##### RECORDS SHOWN #####

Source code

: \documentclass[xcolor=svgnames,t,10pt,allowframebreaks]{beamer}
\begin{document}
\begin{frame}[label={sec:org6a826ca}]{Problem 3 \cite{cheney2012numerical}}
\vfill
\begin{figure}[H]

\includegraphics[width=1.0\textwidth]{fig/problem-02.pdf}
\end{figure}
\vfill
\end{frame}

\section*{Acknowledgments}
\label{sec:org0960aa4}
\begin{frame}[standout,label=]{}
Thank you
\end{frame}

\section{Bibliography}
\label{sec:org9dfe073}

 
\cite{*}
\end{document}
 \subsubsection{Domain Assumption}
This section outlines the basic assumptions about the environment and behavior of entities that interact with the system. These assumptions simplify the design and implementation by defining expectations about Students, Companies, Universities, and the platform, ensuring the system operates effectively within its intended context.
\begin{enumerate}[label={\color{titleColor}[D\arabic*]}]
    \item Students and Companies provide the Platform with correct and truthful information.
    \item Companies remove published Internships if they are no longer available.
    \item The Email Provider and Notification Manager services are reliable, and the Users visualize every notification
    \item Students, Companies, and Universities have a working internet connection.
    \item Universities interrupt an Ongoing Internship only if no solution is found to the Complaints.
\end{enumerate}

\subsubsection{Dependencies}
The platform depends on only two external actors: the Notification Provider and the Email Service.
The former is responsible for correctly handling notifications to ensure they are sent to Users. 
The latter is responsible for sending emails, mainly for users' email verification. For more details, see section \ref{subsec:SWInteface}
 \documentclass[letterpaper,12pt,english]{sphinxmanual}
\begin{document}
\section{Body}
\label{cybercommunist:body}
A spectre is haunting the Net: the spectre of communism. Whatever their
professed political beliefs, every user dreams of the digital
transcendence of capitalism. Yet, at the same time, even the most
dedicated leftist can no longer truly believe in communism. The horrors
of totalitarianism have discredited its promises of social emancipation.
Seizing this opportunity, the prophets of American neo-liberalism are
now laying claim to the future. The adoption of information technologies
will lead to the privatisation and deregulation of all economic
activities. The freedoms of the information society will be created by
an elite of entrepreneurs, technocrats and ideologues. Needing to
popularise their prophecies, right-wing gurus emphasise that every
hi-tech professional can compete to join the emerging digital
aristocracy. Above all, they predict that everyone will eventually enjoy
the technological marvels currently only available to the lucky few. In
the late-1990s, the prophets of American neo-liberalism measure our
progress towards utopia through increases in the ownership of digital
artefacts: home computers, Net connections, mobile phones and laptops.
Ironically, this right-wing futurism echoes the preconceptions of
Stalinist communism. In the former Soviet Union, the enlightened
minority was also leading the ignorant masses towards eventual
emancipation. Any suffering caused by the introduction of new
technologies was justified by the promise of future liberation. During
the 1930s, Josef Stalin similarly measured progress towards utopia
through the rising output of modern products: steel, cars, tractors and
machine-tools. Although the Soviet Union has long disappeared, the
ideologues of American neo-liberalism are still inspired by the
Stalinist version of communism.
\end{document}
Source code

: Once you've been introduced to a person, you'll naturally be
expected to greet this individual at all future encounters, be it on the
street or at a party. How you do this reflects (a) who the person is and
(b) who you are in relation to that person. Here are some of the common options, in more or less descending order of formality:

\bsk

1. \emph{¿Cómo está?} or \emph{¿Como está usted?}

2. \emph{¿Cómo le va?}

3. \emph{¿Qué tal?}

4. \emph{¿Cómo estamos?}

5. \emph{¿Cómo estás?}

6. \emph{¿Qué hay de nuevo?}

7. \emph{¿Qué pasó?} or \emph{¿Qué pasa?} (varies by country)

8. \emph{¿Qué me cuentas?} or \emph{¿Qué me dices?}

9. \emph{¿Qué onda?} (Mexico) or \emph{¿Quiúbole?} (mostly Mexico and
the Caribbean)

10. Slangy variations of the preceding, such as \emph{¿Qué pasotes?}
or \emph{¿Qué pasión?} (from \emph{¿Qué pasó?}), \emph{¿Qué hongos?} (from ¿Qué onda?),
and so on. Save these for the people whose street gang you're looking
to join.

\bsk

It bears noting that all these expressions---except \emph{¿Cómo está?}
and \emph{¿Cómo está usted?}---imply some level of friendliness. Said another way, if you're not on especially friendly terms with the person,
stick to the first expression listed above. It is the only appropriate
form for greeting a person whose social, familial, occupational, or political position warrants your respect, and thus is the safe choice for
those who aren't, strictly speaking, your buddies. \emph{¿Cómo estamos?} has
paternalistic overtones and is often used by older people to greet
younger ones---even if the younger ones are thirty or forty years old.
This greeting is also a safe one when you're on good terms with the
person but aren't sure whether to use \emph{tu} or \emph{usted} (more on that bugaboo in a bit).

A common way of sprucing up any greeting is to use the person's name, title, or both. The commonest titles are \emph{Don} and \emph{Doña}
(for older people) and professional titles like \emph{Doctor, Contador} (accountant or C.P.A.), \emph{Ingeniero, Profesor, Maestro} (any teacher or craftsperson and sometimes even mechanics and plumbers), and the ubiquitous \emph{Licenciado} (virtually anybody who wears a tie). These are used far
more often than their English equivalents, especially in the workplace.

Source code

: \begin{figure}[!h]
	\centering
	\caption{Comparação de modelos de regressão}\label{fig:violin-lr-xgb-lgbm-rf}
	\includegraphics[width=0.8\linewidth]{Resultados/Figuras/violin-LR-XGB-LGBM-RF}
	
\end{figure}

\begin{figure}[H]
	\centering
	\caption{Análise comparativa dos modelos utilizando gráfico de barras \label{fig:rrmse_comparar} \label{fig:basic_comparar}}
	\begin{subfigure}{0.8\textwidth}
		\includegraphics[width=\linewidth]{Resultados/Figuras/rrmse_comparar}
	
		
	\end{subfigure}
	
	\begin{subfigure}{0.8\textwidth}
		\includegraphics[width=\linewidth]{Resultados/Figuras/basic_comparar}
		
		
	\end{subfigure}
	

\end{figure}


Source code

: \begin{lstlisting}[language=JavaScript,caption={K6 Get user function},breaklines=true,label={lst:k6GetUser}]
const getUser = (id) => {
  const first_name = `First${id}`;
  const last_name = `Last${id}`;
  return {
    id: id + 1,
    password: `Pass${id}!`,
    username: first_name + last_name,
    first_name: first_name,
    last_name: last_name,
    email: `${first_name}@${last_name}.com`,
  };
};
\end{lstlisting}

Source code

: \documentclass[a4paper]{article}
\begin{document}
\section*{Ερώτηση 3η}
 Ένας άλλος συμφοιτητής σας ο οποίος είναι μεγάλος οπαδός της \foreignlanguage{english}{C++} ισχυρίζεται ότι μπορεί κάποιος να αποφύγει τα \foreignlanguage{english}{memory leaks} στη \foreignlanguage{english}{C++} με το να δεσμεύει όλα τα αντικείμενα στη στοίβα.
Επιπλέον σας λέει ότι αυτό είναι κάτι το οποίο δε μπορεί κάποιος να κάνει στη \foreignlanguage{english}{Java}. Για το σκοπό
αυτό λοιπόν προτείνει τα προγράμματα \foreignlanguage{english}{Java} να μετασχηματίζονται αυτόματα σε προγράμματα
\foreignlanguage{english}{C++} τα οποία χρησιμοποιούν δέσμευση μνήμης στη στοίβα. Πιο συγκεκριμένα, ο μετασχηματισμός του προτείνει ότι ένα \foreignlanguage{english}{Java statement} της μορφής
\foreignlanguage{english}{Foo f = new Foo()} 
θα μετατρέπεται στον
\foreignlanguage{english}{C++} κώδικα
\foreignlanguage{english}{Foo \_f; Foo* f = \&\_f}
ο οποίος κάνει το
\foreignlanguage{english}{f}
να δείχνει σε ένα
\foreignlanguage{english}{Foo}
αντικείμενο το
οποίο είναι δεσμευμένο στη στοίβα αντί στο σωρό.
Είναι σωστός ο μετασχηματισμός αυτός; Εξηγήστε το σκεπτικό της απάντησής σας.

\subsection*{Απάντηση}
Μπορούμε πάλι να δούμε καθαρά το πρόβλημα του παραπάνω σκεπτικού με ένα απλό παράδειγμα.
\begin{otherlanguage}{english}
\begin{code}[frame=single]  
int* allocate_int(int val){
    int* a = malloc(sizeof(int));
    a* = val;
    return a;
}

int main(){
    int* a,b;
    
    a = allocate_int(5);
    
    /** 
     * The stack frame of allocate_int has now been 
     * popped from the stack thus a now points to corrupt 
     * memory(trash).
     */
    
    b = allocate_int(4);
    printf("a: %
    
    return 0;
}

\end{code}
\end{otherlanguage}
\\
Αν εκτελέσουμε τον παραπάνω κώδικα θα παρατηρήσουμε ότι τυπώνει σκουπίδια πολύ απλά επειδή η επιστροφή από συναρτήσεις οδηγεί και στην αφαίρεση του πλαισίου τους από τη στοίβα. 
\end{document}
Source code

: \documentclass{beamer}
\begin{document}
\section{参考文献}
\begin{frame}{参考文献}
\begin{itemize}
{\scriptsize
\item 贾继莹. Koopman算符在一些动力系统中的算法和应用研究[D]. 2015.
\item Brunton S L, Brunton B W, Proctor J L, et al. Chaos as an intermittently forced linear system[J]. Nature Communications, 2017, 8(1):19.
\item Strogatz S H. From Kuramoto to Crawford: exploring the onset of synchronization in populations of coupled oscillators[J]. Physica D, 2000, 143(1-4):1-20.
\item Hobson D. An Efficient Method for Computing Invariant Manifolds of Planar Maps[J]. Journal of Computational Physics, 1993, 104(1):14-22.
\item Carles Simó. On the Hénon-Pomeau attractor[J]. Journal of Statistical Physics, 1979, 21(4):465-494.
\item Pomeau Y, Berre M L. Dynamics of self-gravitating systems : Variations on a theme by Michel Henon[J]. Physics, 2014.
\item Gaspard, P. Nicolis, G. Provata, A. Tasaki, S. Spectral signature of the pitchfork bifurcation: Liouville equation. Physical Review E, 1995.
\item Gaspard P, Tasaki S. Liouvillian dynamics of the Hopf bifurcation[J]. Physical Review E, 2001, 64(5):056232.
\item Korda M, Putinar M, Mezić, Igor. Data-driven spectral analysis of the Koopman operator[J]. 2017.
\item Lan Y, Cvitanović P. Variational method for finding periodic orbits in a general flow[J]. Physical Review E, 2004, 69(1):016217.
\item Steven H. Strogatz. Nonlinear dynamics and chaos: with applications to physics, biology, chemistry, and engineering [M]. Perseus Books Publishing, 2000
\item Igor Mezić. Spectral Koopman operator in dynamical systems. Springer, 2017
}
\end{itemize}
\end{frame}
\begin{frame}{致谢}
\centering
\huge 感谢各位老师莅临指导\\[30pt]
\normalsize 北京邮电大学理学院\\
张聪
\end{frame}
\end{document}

#####

**INSTRUCTION**. State how many lines of the records contain the string "includegraphics". The number is the whole answer.

**RESULT OF THE TASK**. 4